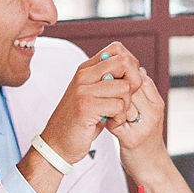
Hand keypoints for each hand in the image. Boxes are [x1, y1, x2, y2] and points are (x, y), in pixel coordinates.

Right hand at [41, 41, 140, 164]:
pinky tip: (110, 123)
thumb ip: (108, 81)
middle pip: (125, 62)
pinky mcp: (86, 107)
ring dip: (126, 105)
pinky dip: (119, 117)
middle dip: (134, 82)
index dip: (131, 65)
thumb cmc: (78, 122)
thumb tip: (137, 71)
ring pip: (125, 87)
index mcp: (86, 70)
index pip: (117, 49)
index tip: (128, 83)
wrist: (56, 144)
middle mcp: (84, 76)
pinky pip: (118, 105)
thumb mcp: (91, 95)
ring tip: (115, 115)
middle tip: (126, 100)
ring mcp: (84, 90)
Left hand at [107, 71, 167, 178]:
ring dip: (108, 102)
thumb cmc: (147, 139)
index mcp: (157, 104)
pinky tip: (102, 120)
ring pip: (122, 102)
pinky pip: (115, 122)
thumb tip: (136, 70)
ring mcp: (143, 126)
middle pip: (130, 88)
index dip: (122, 77)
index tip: (110, 80)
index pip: (139, 78)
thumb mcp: (149, 113)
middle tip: (101, 90)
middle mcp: (152, 113)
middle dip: (112, 88)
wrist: (152, 168)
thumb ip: (143, 93)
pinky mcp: (132, 139)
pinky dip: (106, 119)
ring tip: (102, 104)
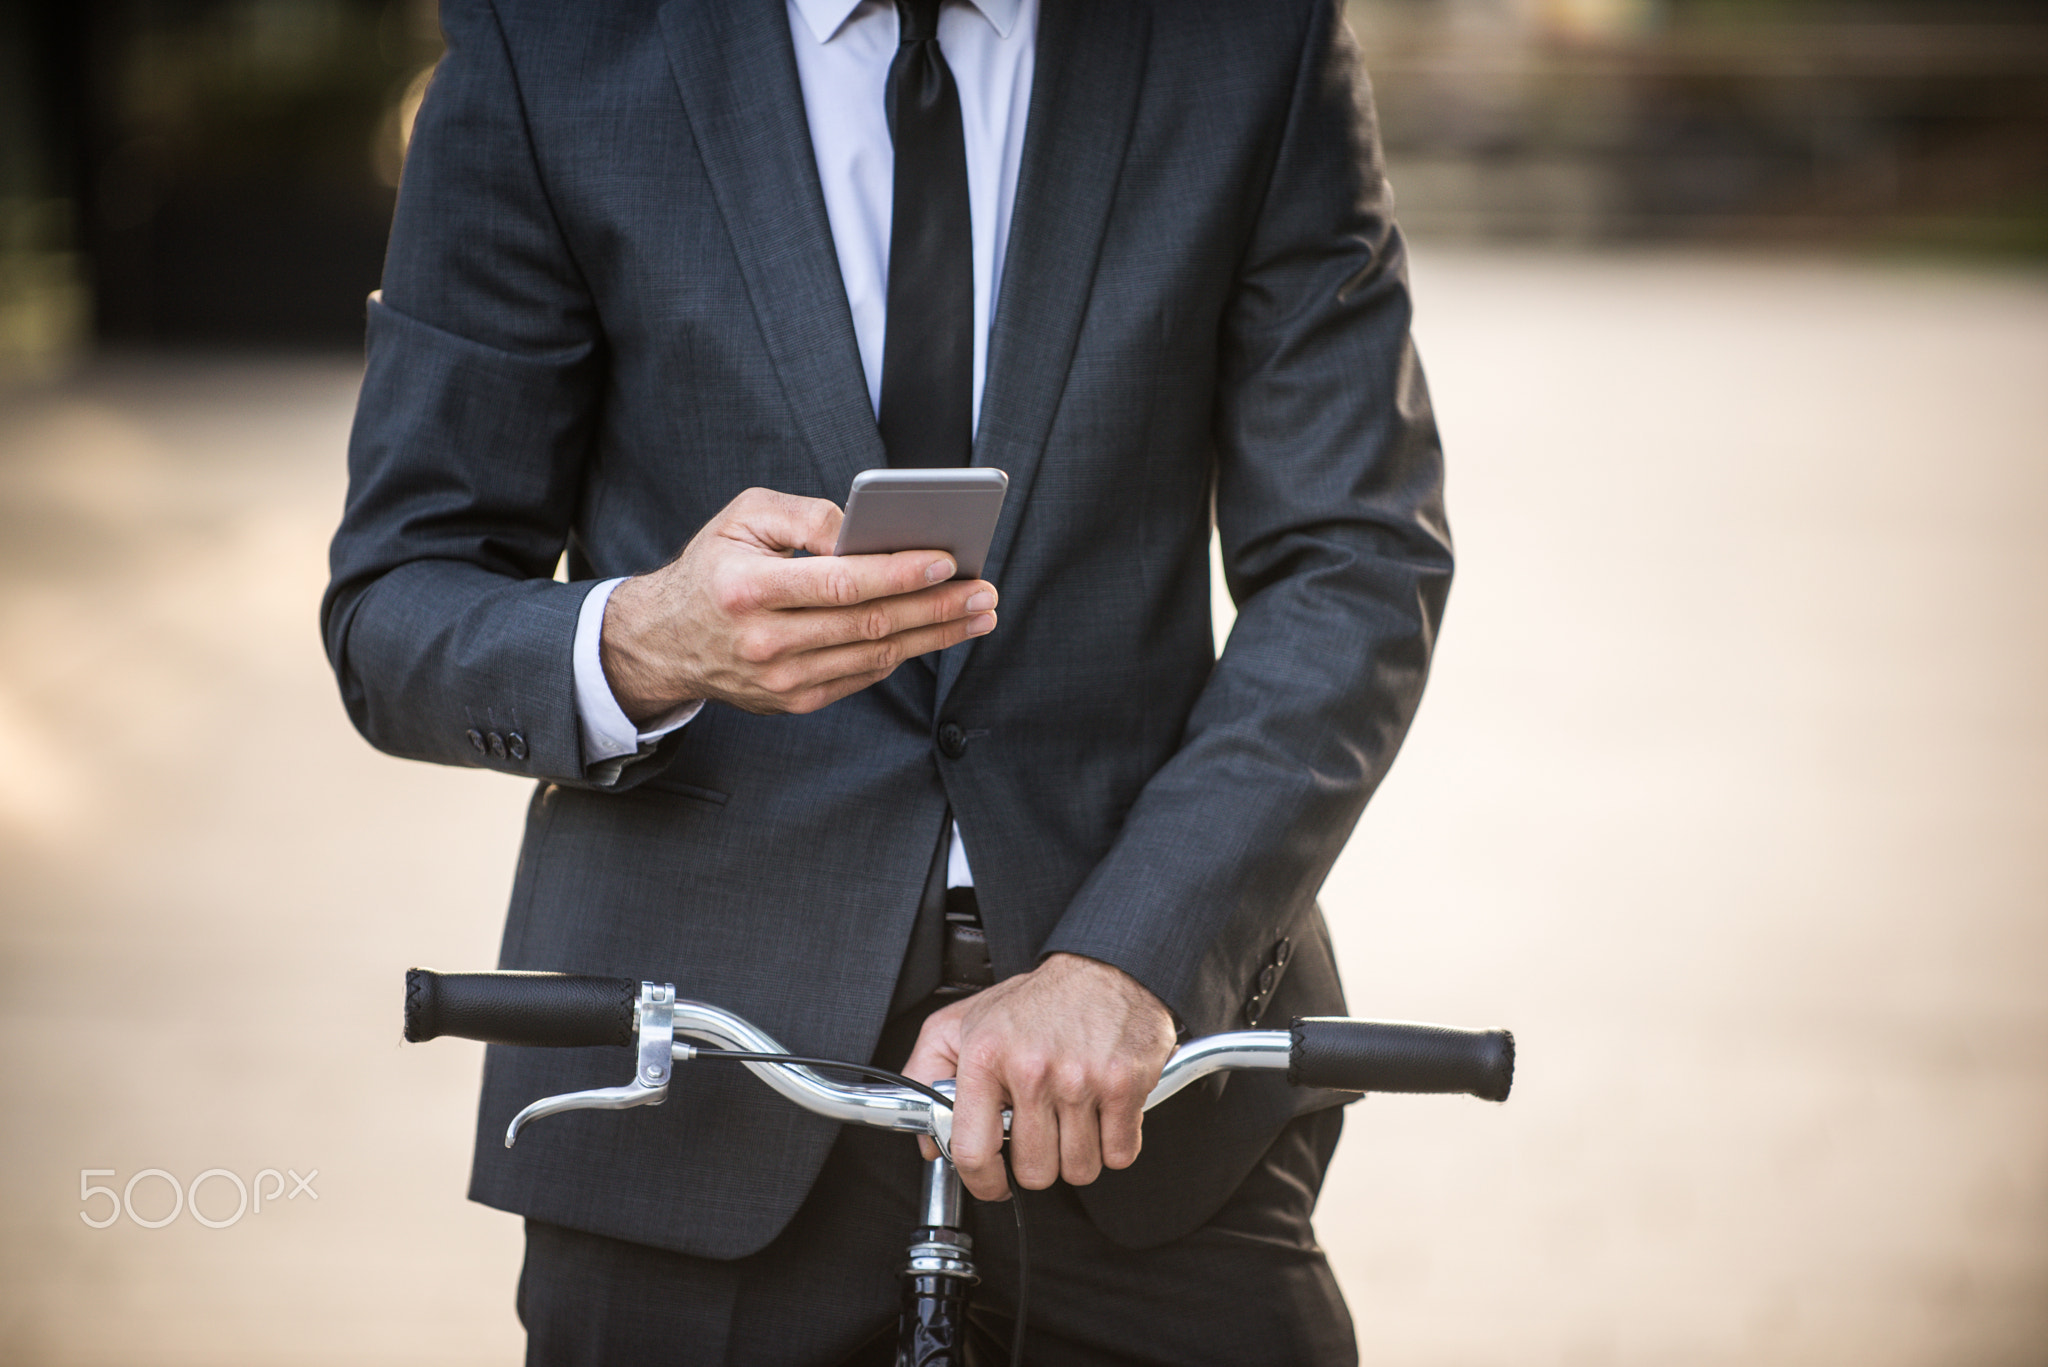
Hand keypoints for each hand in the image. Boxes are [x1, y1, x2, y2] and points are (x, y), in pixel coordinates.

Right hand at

§ **TASK ITEM**
Show every line in the records above that contains the word "index".

§ **OUTPUT OF THE EXERCISE**
index dip: (131, 65)
index mcp: (86, 70)
index pip: (117, 49)
index tip: (128, 83)
index mcp: (157, 104)
index dip: (122, 77)
index tip: (110, 80)
index pip: (139, 78)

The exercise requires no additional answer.